A genetic cause of nail dysplasia identified by Nomaly
A genetic cause of nail dysplasia identified by Nomaly

He’s hit the ground running.

“My personal job as CEO is fundraising, business development and making sure the team is working well. Also the science – there’s a tight connection between business strategy and scientific direction.”

OutSee has received two precision medicine grants from Innovate UK, plus support from Amazon Web Services (AWS) – “AWS is not funding, it’s credit for computing, because if we run it on AWS you can burn $10k a day, and a project is less ‘how long does it take?’ and more ‘how much does it cost?’.”

Outsee CEO and co-founder Dr Julian Gough Picture: Keith Heppell
Outsee CEO and co-founder Dr Julian Gough Picture: Keith Heppell

A seed fundraise is under way. Nomaly’s knowledge-based AI approach offers a chance to extract further discovery from genetic data after standard association-based tools have been applied. It’s a shoo-in, even at this early stage. The platform is an ab initio, genetics-first method making molecular knowledge-based interpretations for exome-wide non-synonymous variants for phenotypes at the organism and cellular level. By using this reverse approach, OutSee’s team can identify plausible novel molecular disease-modulating mechanisms that elude other established methods.

“Nomaly is not competing with state-of-the-art approaches, it’s something additional,” notes Julian.

And the platform is already starting to tackle the big themes of our age, starting with Alzheimer’s. In December OutSee announced a partnership with Finnish Biobank Cooperative – FINBB – which includes access to pseudonymised genotype and selected phenotype data of Finnish biobank donors with dementia through FINBB’s Fingenious service, a first-in-class digital gateway to Finnish public biobanks and biomedical research.

FINBB is part of FinnGen, a partnership between Finnish partners from the academic and public sector and international industry partners.

OutSee CSO and co-founder Dr Chang Lu Picture: Keith Heppell
OutSee CSO and co-founder Dr Chang Lu Picture: Keith Heppell

“FinnGenn they have significant numbers of genomes relating to dementia,” Julian explains. “The organisation has sequenced samples from thousands of patients, we’re accessing the data and analysing it.”

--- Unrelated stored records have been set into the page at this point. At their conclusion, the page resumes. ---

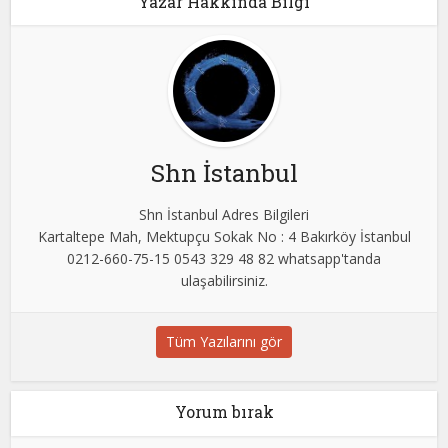
Yazar Hakkında Bilgi
Shn İstanbul
Shn İstanbul Adres Bilgileri
Kartaltepe Mah, Mektupçu Sokak No : 4 Bakırköy İstanbul
0212-660-75-15 0543 329 48 82 whatsapp'tanda
ulaşabilirsiniz.
Tüm Yazılarını gör
Yorum bırak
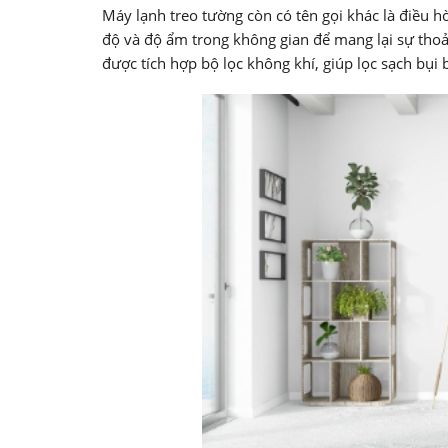
Máy lạnh treo tường còn có tên gọi khác là điều hò
độ và độ ẩm trong không gian để mang lại sự thoả
được tích hợp bộ lọc không khí, giúp lọc sạch bụi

Nomaly interrogates the data generating novel hypotheses for causal biological disease mechanisms which subsequently need to be empirically validated in the lab.

“We have up to 20k different phenotypes, we typically run between 6 to12k. We run Nomaly completely blind to the disease, and the method is not aware of what it is supposed to be predicting.

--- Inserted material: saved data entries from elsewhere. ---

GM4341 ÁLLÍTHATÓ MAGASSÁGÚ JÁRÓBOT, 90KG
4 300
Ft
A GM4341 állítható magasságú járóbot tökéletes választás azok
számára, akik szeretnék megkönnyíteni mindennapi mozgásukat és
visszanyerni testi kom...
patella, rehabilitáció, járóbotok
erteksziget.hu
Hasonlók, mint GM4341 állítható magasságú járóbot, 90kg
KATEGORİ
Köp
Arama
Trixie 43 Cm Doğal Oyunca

OutSee graphic shows high leverage disease areas where there is a high degree of heritability (large circle) and yet a poor degree of explanation for that heritability in currently known genetics (small circle)
OutSee graphic shows high leverage disease areas where there is a high degree of heritability (large circle) and yet a poor degree of explanation for that heritability in currently known genetics (small circle)

“So when we precisely predict disease relevant outputs from the pool of, for example, 12k possible unrelated phenotypes, there’s a very high chance it has nailed some causal aspect of, in this case, dementia biology. This is the advantage of using a predictive approach.

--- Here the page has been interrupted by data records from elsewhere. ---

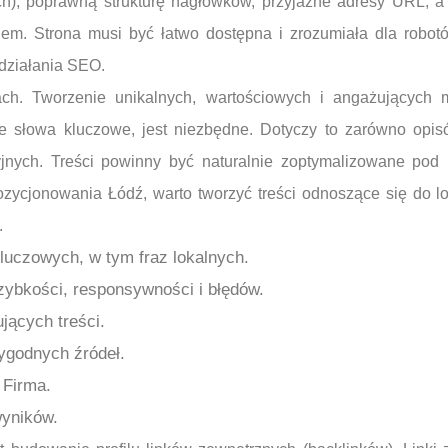
ach), poprawną strukturę nagłówków, przyjazne adresy URL, a 
niem. Strona musi być łatwo dostępna i zrozumiała dla robot
 działania SEO.
h. Tworzenie unikalnych, wartościowych i angażujących m
 słowa kluczowe, jest niezbędne. Dotyczy to zarówno opisów
yjnych. Treści powinny być naturalnie zoptymalizowane pod
ozycjonowania Łódź, warto tworzyć treści odnoszące się do 
.
luczowych, w tym fraz lokalnych.
zybkości, responsywności i błędów.
jących treści.
ygodnych źródeł.
 Firma.
wyników.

“It’s not trying to find something that correlates with dementia status, it’s independently predicting emergent characteristics from each genome without knowledge of the patient.

“We anticipate further collaborations with genomic data banks, including in the UK, in 2025.”

And what else can we expect this year?

“We will close a funding round, establish projects with big pharma, biotech and smaller biopharma, continue to expand our access to genomic datasets around the world and generate a handful of credible targets internally to fill the first stage of our pipeline for validation.”